• **TEXTE RETENU**
•••••
L'époque de Djemdet-NasrLes premières écritures
L'urbanisation
Les changements se poursuivent à l'époque suivante (3150-2900), dite d'Ourouk III, ou de Djemdet-Nasr, du nom d'un site à une quinzaine de kilomètres au nord-est de Babylone.
Les sites, jusque-là dispersés, ont d'ailleurs tendance à se regrouper le long des cours d'eau, et de nombreux villages disparaissent au profit d'agglomérations plus grandes et mieux structurées. Cette urbanisation s'accompagne d'une plus grande stratification de la société sumérienne. Du point de vue de la culture matérielle, l'époque de Djemdet-Nasr est celle de la mise au point d'un nouveau type de céramique, à décor trichrome fait de motifs géométriques.
L'écriture
L'usage de l'écriture commence à se généraliser, et les sceaux-cylindres servant à signer les documents remplacent les simples cachets. La hiérarchisation sociale, commencée à l'époque d'Ourouk, semble se cristalliser et il se dessine des «classes», telles que celles des prêtres, des scribes, des artisans et des soldats. C'est dans ce contexte de bouillonnement culturel et de changements économiques et sociaux que va s'épanouir la civilisation sumérienne.
•••••
• **DONNÉES**
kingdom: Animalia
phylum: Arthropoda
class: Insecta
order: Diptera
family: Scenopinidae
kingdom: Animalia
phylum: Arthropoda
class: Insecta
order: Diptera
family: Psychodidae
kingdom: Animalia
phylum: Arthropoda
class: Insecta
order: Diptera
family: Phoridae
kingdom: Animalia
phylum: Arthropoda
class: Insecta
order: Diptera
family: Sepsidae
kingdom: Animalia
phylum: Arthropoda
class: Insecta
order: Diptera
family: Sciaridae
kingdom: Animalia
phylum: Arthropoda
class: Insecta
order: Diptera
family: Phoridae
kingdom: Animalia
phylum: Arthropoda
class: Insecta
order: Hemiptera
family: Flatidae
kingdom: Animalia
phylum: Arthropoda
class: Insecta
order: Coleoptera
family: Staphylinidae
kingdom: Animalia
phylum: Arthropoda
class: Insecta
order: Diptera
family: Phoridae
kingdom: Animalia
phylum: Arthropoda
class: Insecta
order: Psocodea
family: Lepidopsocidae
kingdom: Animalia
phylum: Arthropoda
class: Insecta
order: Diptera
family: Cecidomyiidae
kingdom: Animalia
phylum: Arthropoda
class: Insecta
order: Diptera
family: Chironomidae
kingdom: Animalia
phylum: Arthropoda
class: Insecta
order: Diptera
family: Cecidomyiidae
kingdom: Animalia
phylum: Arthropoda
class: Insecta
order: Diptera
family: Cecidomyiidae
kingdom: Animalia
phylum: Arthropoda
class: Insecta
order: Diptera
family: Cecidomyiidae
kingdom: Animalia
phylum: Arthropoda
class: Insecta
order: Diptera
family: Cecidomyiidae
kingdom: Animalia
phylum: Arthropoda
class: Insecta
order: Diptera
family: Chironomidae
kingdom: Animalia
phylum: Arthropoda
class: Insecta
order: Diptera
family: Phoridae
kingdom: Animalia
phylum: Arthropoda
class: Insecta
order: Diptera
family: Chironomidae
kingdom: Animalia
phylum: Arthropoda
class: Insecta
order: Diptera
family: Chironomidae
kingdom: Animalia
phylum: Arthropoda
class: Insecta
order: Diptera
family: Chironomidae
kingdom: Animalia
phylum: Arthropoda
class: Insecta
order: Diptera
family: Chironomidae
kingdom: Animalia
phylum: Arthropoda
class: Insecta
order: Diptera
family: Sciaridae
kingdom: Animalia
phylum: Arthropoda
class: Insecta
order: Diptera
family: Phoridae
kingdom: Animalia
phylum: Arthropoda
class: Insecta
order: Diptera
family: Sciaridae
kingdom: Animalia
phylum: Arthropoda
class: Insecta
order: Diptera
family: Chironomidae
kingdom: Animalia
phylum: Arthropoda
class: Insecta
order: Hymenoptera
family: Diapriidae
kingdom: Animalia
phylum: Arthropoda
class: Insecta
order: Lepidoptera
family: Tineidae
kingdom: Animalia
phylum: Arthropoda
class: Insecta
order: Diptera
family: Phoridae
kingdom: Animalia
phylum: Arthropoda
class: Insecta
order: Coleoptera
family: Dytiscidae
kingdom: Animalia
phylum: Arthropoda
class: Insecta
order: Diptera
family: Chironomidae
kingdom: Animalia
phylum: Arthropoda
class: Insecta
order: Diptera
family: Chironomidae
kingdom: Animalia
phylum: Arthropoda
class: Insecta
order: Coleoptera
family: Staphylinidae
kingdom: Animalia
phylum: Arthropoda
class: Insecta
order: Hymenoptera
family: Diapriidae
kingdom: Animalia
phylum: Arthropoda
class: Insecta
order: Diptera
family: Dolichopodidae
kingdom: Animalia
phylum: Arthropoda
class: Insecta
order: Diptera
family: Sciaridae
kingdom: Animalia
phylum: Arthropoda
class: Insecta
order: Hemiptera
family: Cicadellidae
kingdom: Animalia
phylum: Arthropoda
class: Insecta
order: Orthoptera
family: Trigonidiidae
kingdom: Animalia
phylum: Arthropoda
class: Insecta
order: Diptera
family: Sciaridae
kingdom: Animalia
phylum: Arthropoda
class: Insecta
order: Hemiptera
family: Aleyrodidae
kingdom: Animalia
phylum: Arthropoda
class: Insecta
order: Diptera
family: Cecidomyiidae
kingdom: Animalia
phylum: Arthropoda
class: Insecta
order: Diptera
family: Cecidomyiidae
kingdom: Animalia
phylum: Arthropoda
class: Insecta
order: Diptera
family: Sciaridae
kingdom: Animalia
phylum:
•••••
• **CONSIGNE**
Recopiez à l'identique, dans le texte sur l'époque de Djemdet-Nasr, le passage allant de « L'époque de Djemdet-NasrLes » jusqu'à « de motifs géométriques. ».

• **TÂCHE RÉALISÉE**
L'époque de Djemdet-NasrLes premières écritures
L'urbanisation
Les changements se poursuivent à l'époque suivante (3150-2900), dite d'Ourouk III, ou de Djemdet-Nasr, du nom d'un site à une quinzaine de kilomètres au nord-est de Babylone.
Les sites, jusque-là dispersés, ont d'ailleurs tendance à se regrouper le long des cours d'eau, et de nombreux villages disparaissent au profit d'agglomérations plus grandes et mieux structurées. Cette urbanisation s'accompagne d'une plus grande stratification de la société sumérienne. Du point de vue de la culture matérielle, l'époque de Djemdet-Nasr est celle de la mise au point d'un nouveau type de céramique, à décor trichrome fait de motifs géométriques.